■ Dataset entries

Content starts

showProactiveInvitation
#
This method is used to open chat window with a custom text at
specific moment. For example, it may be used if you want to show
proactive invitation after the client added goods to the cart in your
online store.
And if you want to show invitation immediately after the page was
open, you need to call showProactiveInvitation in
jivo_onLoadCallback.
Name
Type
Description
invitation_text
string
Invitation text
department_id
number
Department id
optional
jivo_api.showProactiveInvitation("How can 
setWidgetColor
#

Content ends
Content starts

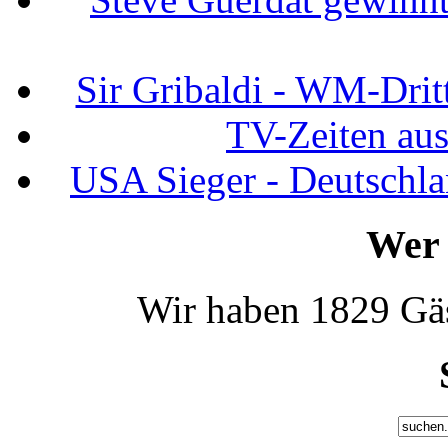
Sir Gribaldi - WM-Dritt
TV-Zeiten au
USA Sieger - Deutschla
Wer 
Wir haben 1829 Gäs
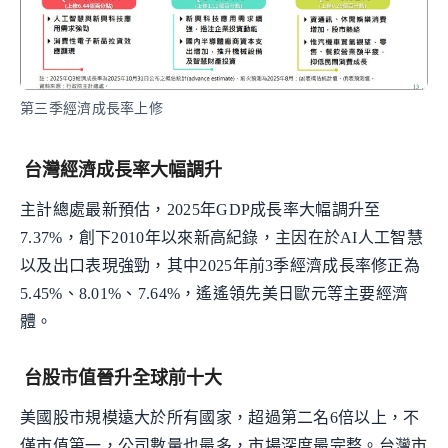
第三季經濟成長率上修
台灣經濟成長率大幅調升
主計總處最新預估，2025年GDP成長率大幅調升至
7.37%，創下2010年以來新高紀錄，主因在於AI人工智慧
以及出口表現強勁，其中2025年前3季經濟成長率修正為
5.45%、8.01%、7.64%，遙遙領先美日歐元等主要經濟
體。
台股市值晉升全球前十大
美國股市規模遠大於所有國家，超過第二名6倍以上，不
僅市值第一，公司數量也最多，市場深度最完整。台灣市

Content ends

■ PROBLEM STATEMENT
Which lines above include the word "after"? Pick them out and copy them.

■ RESULT FOR THIS EXERCISE
proactive invitation after the client added goods to the cart in your
And if you want to show invitation immediately after the page was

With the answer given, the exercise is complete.